Mission and Maintenance

Subtitle: 

fr Fabian Radcliffe invites us to consider whether we have got the balance right.

Date: 
Sunday, July 7, 2013
Quarter: 
Summer 2013

     Today’s Gospel reading is about Jesus sending out seventy-two disciples to preach the good news of the Kingdom. Since Dominicans are called the Order of Preachers, these words must have something special to say to us. But every baptised person is called to spread the Gospel too, so there will also be a message here for everyone. 

     Jesus sends the disciples out in twos to visit all the towns and villages where he was planning to come himself. He does not let them settle down in those places, any more than he himself planned to settle down; he tells them to preach and then move on. Earlier he had resisted the inclination to stay at Capernaum, by saying, ‘I must proclaim the good news of the kingdom of God to the other cities also; for I was sent for this purpose’ (Luke 4:43). Immediately before his Ascension his final words were, ‘Go and make disciples of all nations’ (Matthew 28: 19).
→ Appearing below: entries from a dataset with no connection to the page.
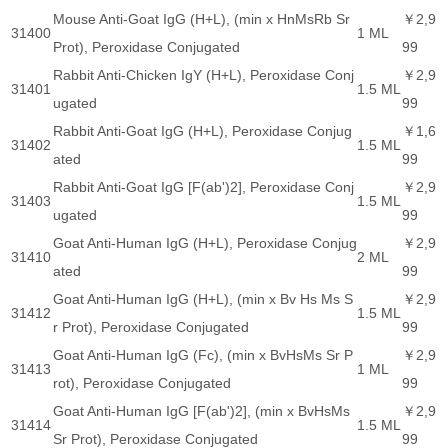
Mouse Anti-Goat IgG (H+L), (min x HnMsRb Sr
￥2,9
31400
1 ML
Prot), Peroxidase Conjugated
99
Rabbit Anti-Chicken IgY (H+L), Peroxidase Conj
￥2,9
31401
1.5 ML
ugated
99
Rabbit Anti-Goat IgG (H+L), Peroxidase Conjug
￥1,6
31402
1.5 ML
ated
99
Rabbit Anti-Goat IgG [F(ab')2], Peroxidase Conj
￥2,9
31403
1.5 ML
ugated
99
Goat Anti-Human IgG (H+L), Peroxidase Conjug
￥2,9
31410
2 ML
ated
99
Goat Anti-Human IgG (H+L), (min x Bv Hs Ms S
￥2,9
31412
1.5 ML
r Prot), Peroxidase Conjugated
99
Goat Anti-Human IgG (Fc), (min x BvHsMs Sr P
￥2,9
31413
1 ML
rot), Peroxidase Conjugated
99
Goat Anti-Human IgG [F(ab')2], (min x BvHsMs
￥2,9
31414
1.5 ML
Sr Prot), Peroxidase Conjugated
99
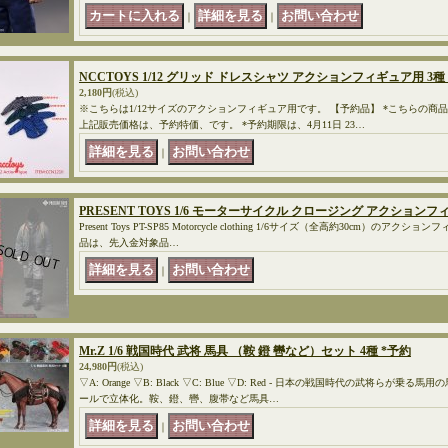
｜
｜
NCCTOYS 1/12 グリッド ドレスシャツ アクションフィギュア用 3種 C
2,180円
(税込)
※こちらは1/12サイズのアクションフィギュア用です。 【予約品】 *こちらの商
上記販売価格は、予約特価、です。 *予約期限は、4月11日 23…
｜
PRESENT TOYS 1/6 モーターサイクル クロージング アクションフィギ
Present Toys PT-SP85 Motorcycle clothing 1/6サイズ（全高約30cm）
品は、先入金対象品…
｜
Mr.Z 1/6 戦国時代 武将 馬具 （鞍 鐙 轡など）セット 4種 *予約
24,980円
(税込)
▽A: Orange ▽B: Black ▽C: Blue ▽D: Red - 日本の戦国時代の武将らが
ールで立体化。鞍、鐙、轡、腹帯など馬具…
｜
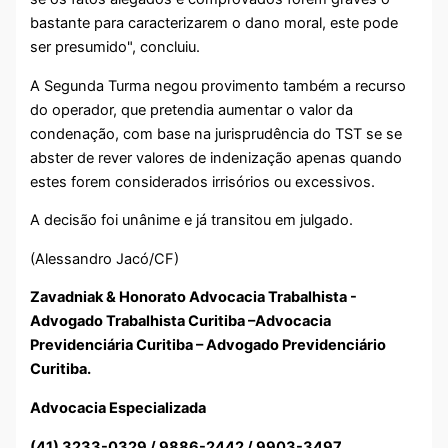
bastante para caracterizarem o dano moral, este pode
ser presumido", concluiu.
A Segunda Turma negou provimento também a recurso
do operador, que pretendia aumentar o valor da
condenação, com base na jurisprudência do TST se se
abster de rever valores de indenização apenas quando
estes forem considerados irrisórios ou excessivos.
A decisão foi unânime e já transitou em julgado.
(Alessandro Jacó/CF)
Zavadniak & Honorato Advocacia Trabalhista -
Advogado Trabalhista Curitiba –Advocacia
Previdenciária Curitiba – Advogado Previdenciário
Curitiba.
Advocacia Especializada
(41) 3233-0329 / 9886-2442 / 9903-3497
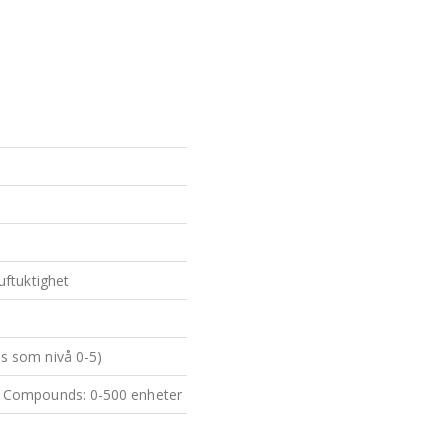
luftuktighet
as som nivå 0-5)
ic Compounds: 0-500 enheter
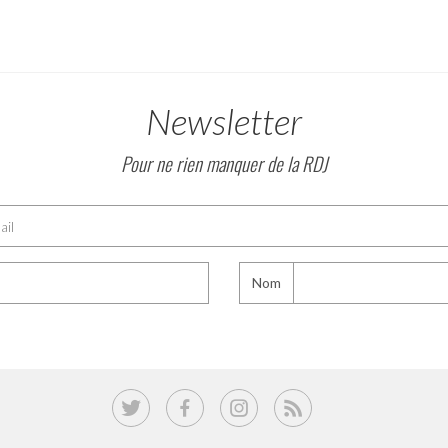
Newsletter
Pour ne rien manquer de la RDJ
Nom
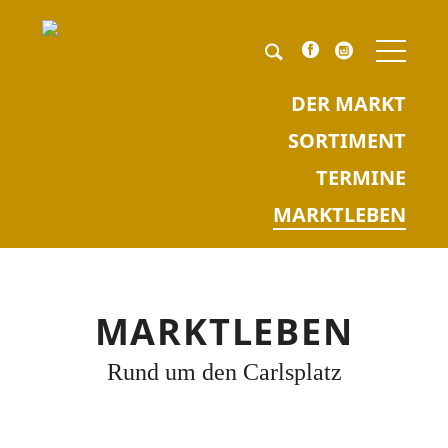
NAV
ÜBE
Pflichtfeld
Keyword
*
DER MARKT
SORTIMENT
TERMINE
MARKTLEBEN
MARKTLEBEN
Rund um den Carlsplatz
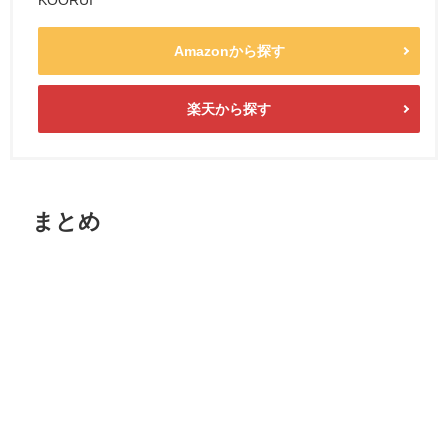
Amazonから探す
楽天から探す
まとめ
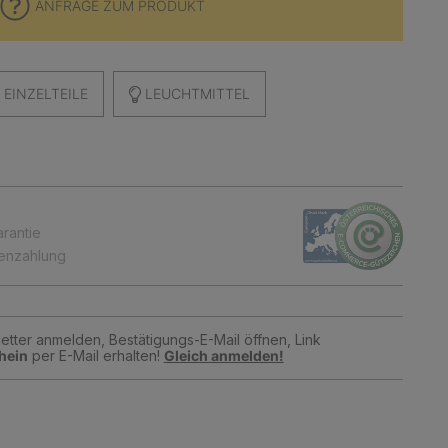
ANFRAGE ZUM PRODUKT
EINZELTEILE
LEUCHTMITTEL
arantie
tenzahlung
tter anmelden, Bestätigungs-E-Mail öffnen, Link
hein
per E-Mail erhalten!
Gleich anmelden!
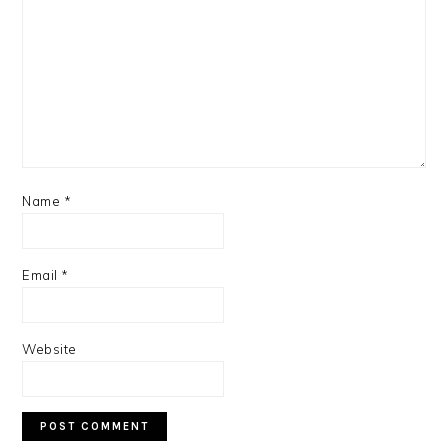
Name
*
Email
*
Website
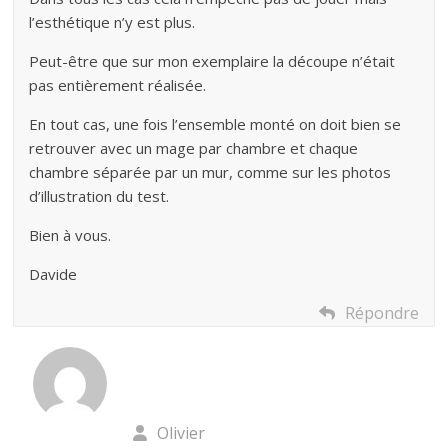
l’esthétique n’y est plus.
Peut-être que sur mon exemplaire la découpe n’était
pas entièrement réalisée.
En tout cas, une fois l’ensemble monté on doit bien se
retrouver avec un mage par chambre et chaque
chambre séparée par un mur, comme sur les photos
d’illustration du test.
Bien à vous.
Davide
Répondre
Olivier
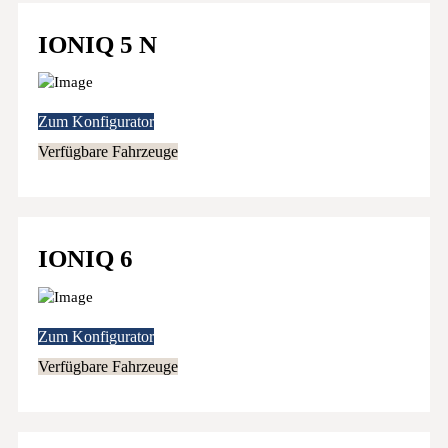
IONIQ 5 N
Zum Konfigurator
Verfügbare Fahrzeuge
IONIQ 6
Zum Konfigurator
Verfügbare Fahrzeuge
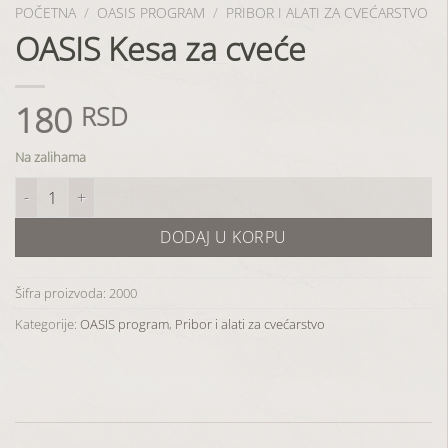
POČETNA
/
OASIS PROGRAM
/
PRIBOR I ALATI ZA CVEĆARSTVO
OASIS Kesa za cveće
180
RSD
Na zalihama
OASIS Kesa za cveće količina
DODAJ U KORPU
Šifra proizvoda:
2000
Kategorije:
OASIS program
,
Pribor i alati za cvećarstvo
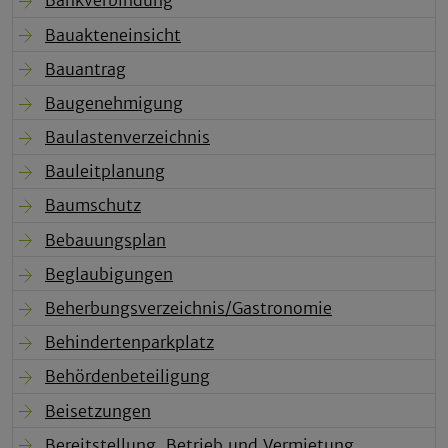
Bankverbindung
Bauakteneinsicht
Bauantrag
Baugenehmigung
Baulastenverzeichnis
Bauleitplanung
Baumschutz
Bebauungsplan
Beglaubigungen
Beherbungsverzeichnis/Gastronomie
Behindertenparkplatz
Behördenbeteiligung
Beisetzungen
Bereitstellung, Betrieb und Vermietung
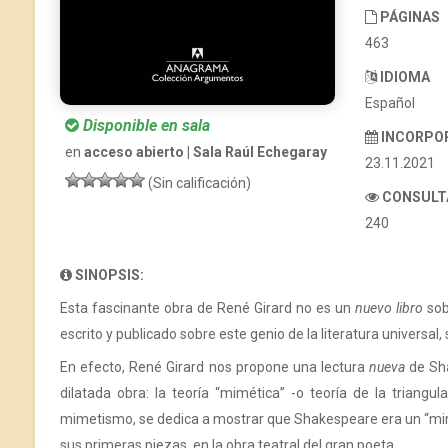
PÁGINAS
463
IDIOMA
Español
Disponible en sala
INCORPO
en
acceso abierto | Sala Raúl Echegaray
23.11.2021
(Sin calificación)
CONSULT
240
SINOPSIS:
Esta fascinante obra de René Girard no es un
nuevo libro
sob
escrito y publicado sobre este genio de la literatura universal,
En efecto, René Girard nos propone una lectura
nueva
de Sha
dilatada obra: la teoría “mimética” -o teoría de la triangul
mimetismo, se dedica a mostrar que Shakespeare era un “m
sus primeras piezas, en la obra teatral del gran poeta.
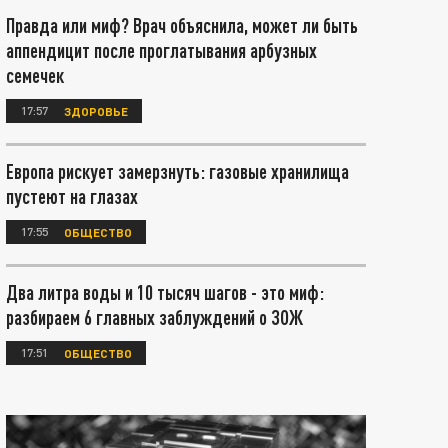
Правда или миф? Врач объяснила, может ли быть
аппендицит после проглатывания арбузных
семечек
17:57
ЗДОРОВЬЕ
Европа рискует замерзнуть: газовые хранилища
пустеют на глазах
17:55
ОБЩЕСТВО
Два литра воды и 10 тысяч шагов - это миф:
разбираем 6 главных заблуждений о ЗОЖ
17:51
ОБЩЕСТВО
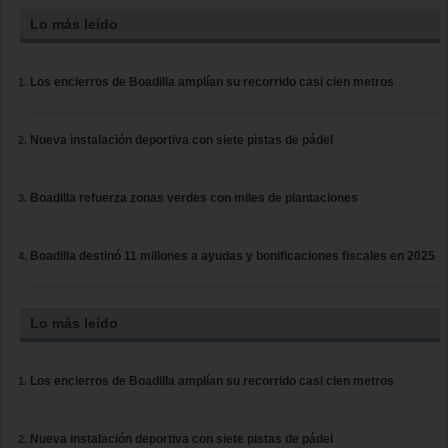
Lo más leído
Los encierros de Boadilla amplían su recorrido casi cien metros
Nueva instalación deportiva con siete pistas de pádel
Boadilla refuerza zonas verdes con miles de plantaciones
Boadilla destinó 11 millones a ayudas y bonificaciones fiscales en 2025
Lo más leído
Los encierros de Boadilla amplían su recorrido casi cien metros
Nueva instalación deportiva con siete pistas de pádel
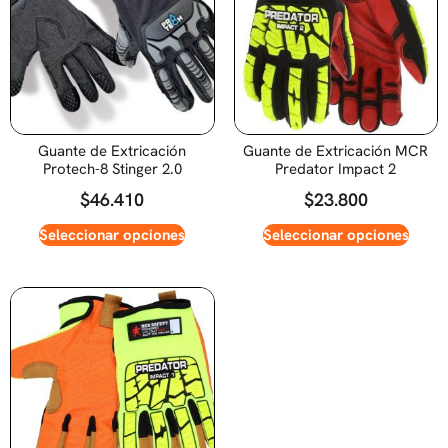
Guante de Extricación
Guante de Extricación MCR
Protech-8 Stinger 2.0
Predator Impact 2
$
46.410
$
23.800
Seleccionar opciones
Seleccionar opciones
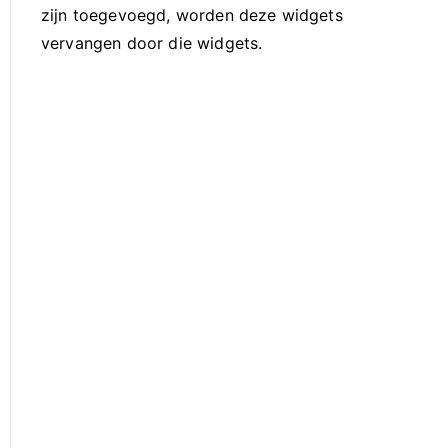
zijn toegevoegd, worden deze widgets
vervangen door die widgets.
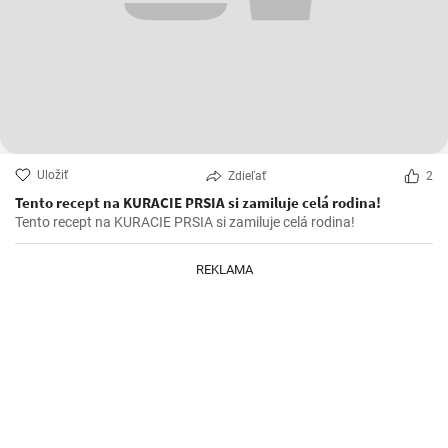
Uložiť
Zdieľať
2
Tento recept na KURACIE PRSIA si zamiluje celá rodina!
Tento recept na KURACIE PRSIA si zamiluje celá rodina!
REKLAMA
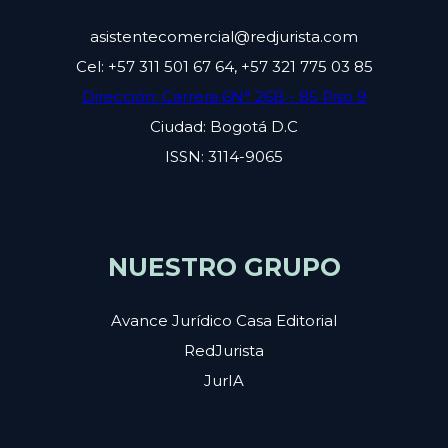
asistentecomercial@redjurista.com
Cel: +57 311 501 67 64, +57 321 775 03 85
Dirección: Carrera 6N° 26B - 85 Piso 9
Ciudad: Bogotá D.C
ISSN: 3114-9065
NUESTRO GRUPO
Avance Jurídico Casa Editorial
RedJurista
JurIA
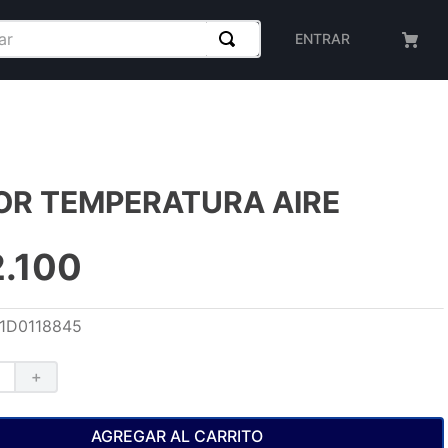
ENTRAR
OR TEMPERATURA AIRE
2
.
100
1D0118845
＋
AGREGAR AL CARRITO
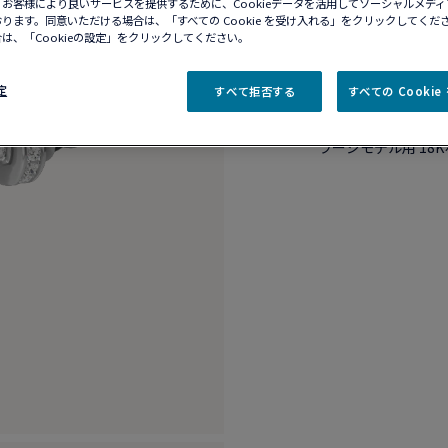
10営業日以内に発送
お客様により良いサービスを提供するために、Cookieデータを活用してソーシャルメデ
ります。同意いただける場合は、「すべての Cookie を受け入れる」をクリックしてくだ
ブティックの在庫を確
は、「Cookieの設定」をクリックしてください。
定
すべて拒否する
すべての Cooki
商品説明
詳細​
ラージモデル用 18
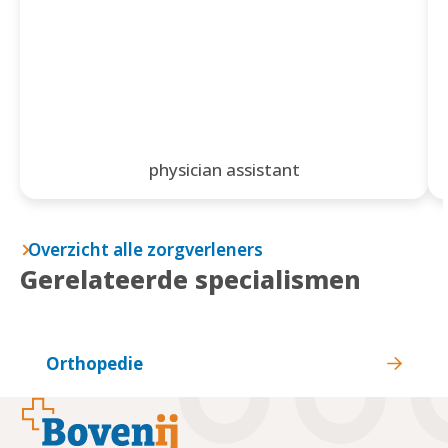
physician assistant
Overzicht alle zorgverleners
Gerelateerde specialismen
Orthopedie
Footer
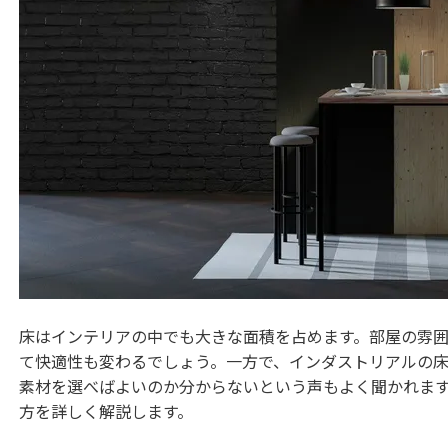
床はインテリアの中でも大きな面積を占めます。部屋の雰
て快適性も変わるでしょう。一方で、インダストリアルの
素材を選べばよいのか分からないという声もよく聞かれま
方を詳しく解説します。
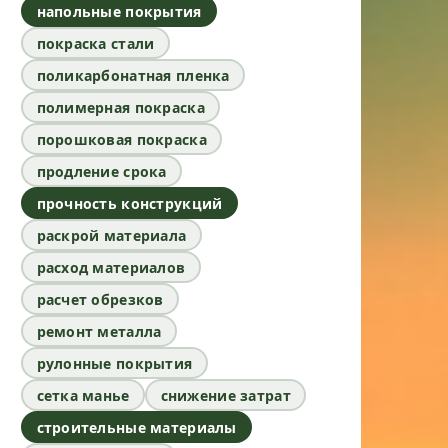
напольные покрытия
покраска стали
поликарбонатная пленка
полимерная покраска
порошковая покраска
продление срока
прочность конструкций
раскрой материала
расход материалов
расчет обрезков
ремонт металла
рулонные покрытия
сетка манье
снижение затрат
строительные материалы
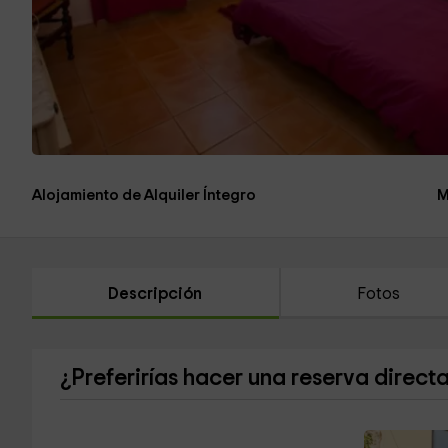
Alojamiento de Alquiler Íntegro
M
Descripción
Fotos
¿Preferirías hacer una reserva direct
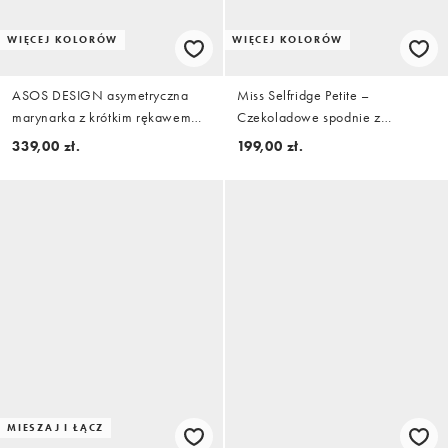
WIĘCEJ KOLORÓW
WIĘCEJ KOLORÓW
ASOS DESIGN asymetryczna
Miss Selfridge Petite –
marynarka z krótkim rękawem
Czekoladowe spodnie z
we wzór zebry
szerokimi nogawkami z
339,00 zł.
199,00 zł.
mieszanki lnu
MIESZAJ I ŁĄCZ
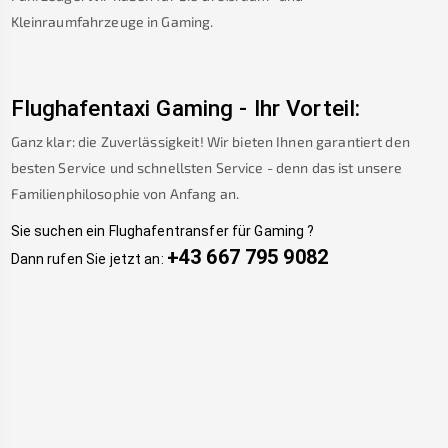
Kleinraumfahrzeuge in
Gaming
.
Flughafentaxi
Gaming
-
Ihr Vorteil:
Ganz klar: die Zuverlässigkeit! Wir bieten Ihnen garantiert den
besten Service und schnellsten Service - denn das ist unsere
Familienphilosophie von Anfang an.
Sie suchen ein Flughafentransfer für
Gaming
?
+43 667 795 9082
Dann rufen Sie jetzt an:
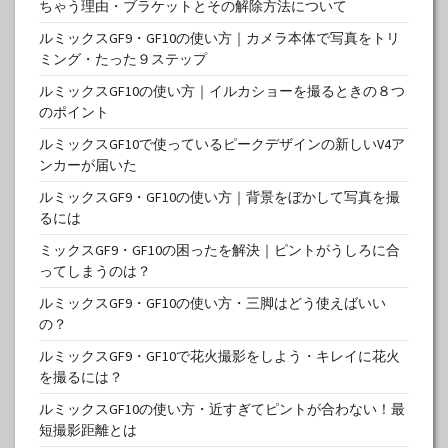
ちゃう理由・ブラケットとその解除方法について
ルミックスGF9・GF10の使い方｜カメラ本体で写真をトリ
ミング・たった９ステップ
ルミックスGF10の使い方｜イルカショーを撮るときの８つ
のポイント
ルミックスGF10で使っているピークデザインの新しいV4ア
ンカーが届いた
ルミックスGF9・GF10の使い方｜背景をぼかして写真を撮
るには
ミックスGF9・GF10の困ったを解決｜ピントがうしろに合
ってしまうのは？
ルミックスGF9・GF10の使い方・三脚はどう使えばいい
の？
ルミックスGF9・GF10で花火撮影をしよう・キレイに花火
を撮るには？
ルミックスGF10の使い方・近すぎてピントが合わない！最
短撮影距離とは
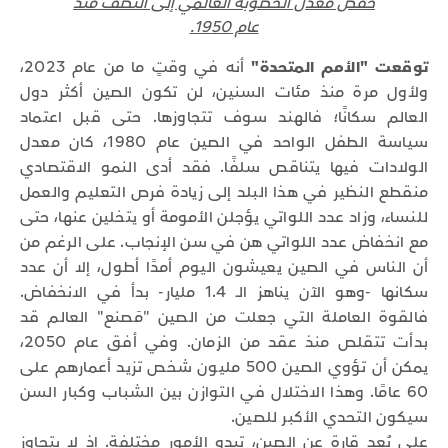
خفض معدل الخصوبة العالمي إلى النصف منذ
عام 1950.
توقعت "الأمم المتحدة"
أنه في وقتٍ ما من عام 2023،
ولأول مرة منذ مئات السنين، لن تكون الصين أكثر دول
العالم سكانًا؛ فالهند سوف تتجاوزها. حتى قبل اعتماد
سياسة الطفل الواحد في الصين عام 1980، كان معدل
الولادات فيها يتناقص سلفًا. فقد أدى النمو الاقتصادي
منقطع النظير في هذا البلد إلى زيادة فرص التعليم والعمل
للنساء، وزاد عدد اللواتي يؤجلن الأمومة أو يتخلين عنها، حتى
مع انخفاض عدد اللواتي هن في سن الإنجاب. على الرغم من
أن الناس في الصين يعيشون اليوم أمدًا أطول، إلا أن عدد
سكانها -وهو الآن يناهز الـ 1.4 مليار- بدأ في الانخفاض.
فالقوة العاملة التي جعلت من الصين "مَصنع" العالم قد
بدأت تتقلص منذ عقد من الزمان. وفي أفق عام 2050،
يمكن أن تؤوي الصين 500 مليون شخص تزيد أعمارهم على
60 عامًا. وهذا الاختلال في التوازن بين الشباب وكبار السن
سيكون التحدي الأكبر للصين.
على بُعد قارة عن الصين، تبدو الأمور مختلفة. إذ لا يتجاوز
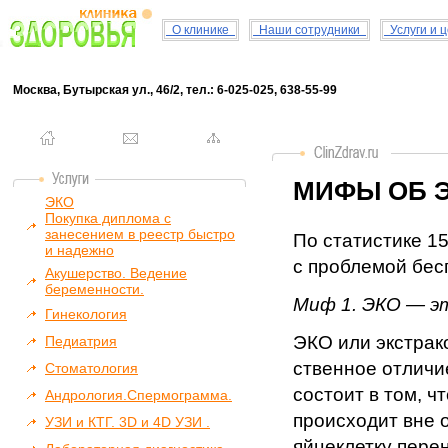
О клинике
Наши сотрудники
Услуги и 
Москва, Бутырская ул., 46/2, тел.: 6-025-025, 638-55-99
МИФЫ ОБ Э
ЭКО
Покупка диплома с
занесением в реестр быстро
По статистике 1
и надежно
с проблемой бес
Акушерство. Ведение
беременности.
Миф 1. ЭКО — э
Гинекология
ЭКО или экстрак
Педиатрия
ственное отличи
Стоматология
состоит в том, 
Андрология.Спермограмма.
про­исходит вне
УЗИ и КТГ. 3D и 4D УЗИ .
яйцеклетку пере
     In all this, there is a sense of movement, of pushing out the boundaries of those to whom the good news of Jesus has been preached, a strong sense of mission. This is reflected in what Jesus goes on to say to the disciples. Don’t carry any luggage, and don’t stop to gossip on the road. You are bearing a message of peace; spread it to as many people as possible. Be grateful for the food and support that people give you; give healing and love to the sick, and assure them that the kingdom of God is close to them. Don’t waste your time with those who simply reject your message. Concentrate on the essential, the preaching of the good news, so that as many people as possible have the chance to hear and accept it.

     You get much the same picture with St Paul. He often did not stay long in any one place. When he came to a new town he would preach, generally to the Jews first and then to the Gentiles; but once a small community of believers was established he moved on elsewhere. He did not abandon the communities he had founded; he revisited them whenever needed. He felt a strong responsibility for them, as we can see in his letters to the Corinthians and the Galatians. But it is clear that the preaching of the good news was one thing, and the building up and consolidating of the communities was another. He was concerned for both, but his overriding passion was for the preaching. ‘Woe betide me’, he said, ‘if I do not preach the gospel’.

     These two aspects of the life of the Church are of course always present. Sometimes they are characterised as ‘mission’ and ‘maintenance’, the one being outward-looking (the preaching of the gospel), the other inward-looking (the building up of the Church). At some periods in the Church’s history the missionary drive has been much stronger than in others. But the need for maintenance is always present, so there is the temptation to be over-concerned with that, at the expense of mission.

     This was underlined in an interesting way by an American missionary priest in the 1970s, Fr Vincent Donovan. He had been assigned to a mission station in Tanzania, working among the Masai people. He found that the work of his fellow-missionaries consisted in running schools, hospitals and centres for health and agricultural education; but there was no preaching of the gospel whatsoever. As he saw it, the balance between mission and maintenance had gone seriously wrong. At his own request he was given permission by his superiors to spend his time visiting Masai villages, and simply talking to the people about God, Jesus, sin and salvation, faith, prayer, the Eucharist, Scripture, the Church - the fundamentals of the Christian faith. To do this effectively he had of course to express himself in ways that made sense to the Masai; and that obliged him to rethink his own faith so that he could convey it not to Americans but to the Masai. After a year of preaching in a village he would offer the people baptism, which they were free to accept or reject. More often than not the decision was to accept it; and so a new Christian community was formed. Fr Donovan found that this whole process profoundly deepened his own faith. The book he wrote describing his experiences is called ‘Christianity Rediscovered’.

     The Church as a whole has this double task of mission and maintenance; and if this is true for the Church as a whole it is true too in its own way for smaller communities such as the parish, and for each individual. Few of us will be able to take an entirely new approach, as Fr Donovan did. But we can all ask ourselves whether our lives as Christians do reflect the emphasis that Jesus and Paul and so many others have put on mission: the spreading of the Good News of the Kingdom in ways that make sense not just to ourselves but to those we live alongside, people whose culture and assumptions may well be very different from our own.

 

fr. Fabian Radcliffe is Prior and Parish Priest of Holy Cross Priory, Leicester.